> [EXERCISE REQUIREMENTS]
Copy the source text of every entry below verbatim, preserving each character and line break.

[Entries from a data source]

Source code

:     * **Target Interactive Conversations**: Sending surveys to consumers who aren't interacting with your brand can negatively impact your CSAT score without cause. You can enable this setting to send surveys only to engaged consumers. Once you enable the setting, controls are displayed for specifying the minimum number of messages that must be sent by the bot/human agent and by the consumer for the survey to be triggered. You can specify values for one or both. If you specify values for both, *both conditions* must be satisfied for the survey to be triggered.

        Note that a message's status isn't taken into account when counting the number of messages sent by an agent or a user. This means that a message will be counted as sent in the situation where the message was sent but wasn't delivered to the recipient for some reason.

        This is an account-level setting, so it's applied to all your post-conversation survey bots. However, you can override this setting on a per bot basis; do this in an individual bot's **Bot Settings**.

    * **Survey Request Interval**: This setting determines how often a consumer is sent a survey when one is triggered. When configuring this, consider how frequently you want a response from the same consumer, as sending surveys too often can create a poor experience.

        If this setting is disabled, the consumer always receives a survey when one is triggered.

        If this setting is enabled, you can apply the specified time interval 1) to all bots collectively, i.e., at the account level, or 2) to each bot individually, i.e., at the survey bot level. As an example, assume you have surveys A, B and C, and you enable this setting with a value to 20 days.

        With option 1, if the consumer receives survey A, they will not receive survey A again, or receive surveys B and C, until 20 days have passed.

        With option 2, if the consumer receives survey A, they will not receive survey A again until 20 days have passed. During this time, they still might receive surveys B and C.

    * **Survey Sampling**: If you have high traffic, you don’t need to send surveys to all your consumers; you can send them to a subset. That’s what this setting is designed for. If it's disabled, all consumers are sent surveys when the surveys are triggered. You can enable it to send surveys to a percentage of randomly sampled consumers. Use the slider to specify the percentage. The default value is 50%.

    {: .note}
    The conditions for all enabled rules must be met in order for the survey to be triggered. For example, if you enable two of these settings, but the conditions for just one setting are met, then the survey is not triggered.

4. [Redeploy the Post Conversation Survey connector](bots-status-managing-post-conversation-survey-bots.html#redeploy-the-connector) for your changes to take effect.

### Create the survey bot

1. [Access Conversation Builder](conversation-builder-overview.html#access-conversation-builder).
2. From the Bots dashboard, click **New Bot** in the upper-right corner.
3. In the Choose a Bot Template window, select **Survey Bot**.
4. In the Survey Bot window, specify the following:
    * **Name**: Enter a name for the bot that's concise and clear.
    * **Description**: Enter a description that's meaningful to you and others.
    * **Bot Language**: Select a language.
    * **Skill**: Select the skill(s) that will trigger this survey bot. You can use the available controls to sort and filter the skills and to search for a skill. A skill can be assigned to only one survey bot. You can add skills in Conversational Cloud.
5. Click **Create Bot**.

> [TASK RESULT]
Source code

:     * **Target Interactive Conversations**: Sending surveys to consumers who aren't interacting with your brand can negatively impact your CSAT score without cause. You can enable this setting to send surveys only to engaged consumers. Once you enable the setting, controls are displayed for specifying the minimum number of messages that must be sent by the bot/human agent and by the consumer for the survey to be triggered. You can specify values for one or both. If you specify values for both, *both conditions* must be satisfied for the survey to be triggered.

        Note that a message's status isn't taken into account when counting the number of messages sent by an agent or a user. This means that a message will be counted as sent in the situation where the message was sent but wasn't delivered to the recipient for some reason.

        This is an account-level setting, so it's applied to all your post-conversation survey bots. However, you can override this setting on a per bot basis; do this in an individual bot's **Bot Settings**.

    * **Survey Request Interval**: This setting determines how often a consumer is sent a survey when one is triggered. When configuring this, consider how frequently you want a response from the same consumer, as sending surveys too often can create a poor experience.

        If this setting is disabled, the consumer always receives a survey when one is triggered.

        If this setting is enabled, you can apply the specified time interval 1) to all bots collectively, i.e., at the account level, or 2) to each bot individually, i.e., at the survey bot level. As an example, assume you have surveys A, B and C, and you enable this setting with a value to 20 days.

        With option 1, if the consumer receives survey A, they will not receive survey A again, or receive surveys B and C, until 20 days have passed.

        With option 2, if the consumer receives survey A, they will not receive survey A again until 20 days have passed. During this time, they still might receive surveys B and C.

    * **Survey Sampling**: If you have high traffic, you don’t need to send surveys to all your consumers; you can send them to a subset. That’s what this setting is designed for. If it's disabled, all consumers are sent surveys when the surveys are triggered. You can enable it to send surveys to a percentage of randomly sampled consumers. Use the slider to specify the percentage. The default value is 50%.

    {: .note}
    The conditions for all enabled rules must be met in order for the survey to be triggered. For example, if you enable two of these settings, but the conditions for just one setting are met, then the survey is not triggered.

4. [Redeploy the Post Conversation Survey connector](bots-status-managing-post-conversation-survey-bots.html#redeploy-the-connector) for your changes to take effect.

### Create the survey bot

1. [Access Conversation Builder](conversation-builder-overview.html#access-conversation-builder).
2. From the Bots dashboard, click **New Bot** in the upper-right corner.
3. In the Choose a Bot Template window, select **Survey Bot**.
4. In the Survey Bot window, specify the following:
    * **Name**: Enter a name for the bot that's concise and clear.
    * **Description**: Enter a description that's meaningful to you and others.
    * **Bot Language**: Select a language.
    * **Skill**: Select the skill(s) that will trigger this survey bot. You can use the available controls to sort and filter the skills and to search for a skill. A skill can be assigned to only one survey bot. You can add skills in Conversational Cloud.
5. Click **Create Bot**.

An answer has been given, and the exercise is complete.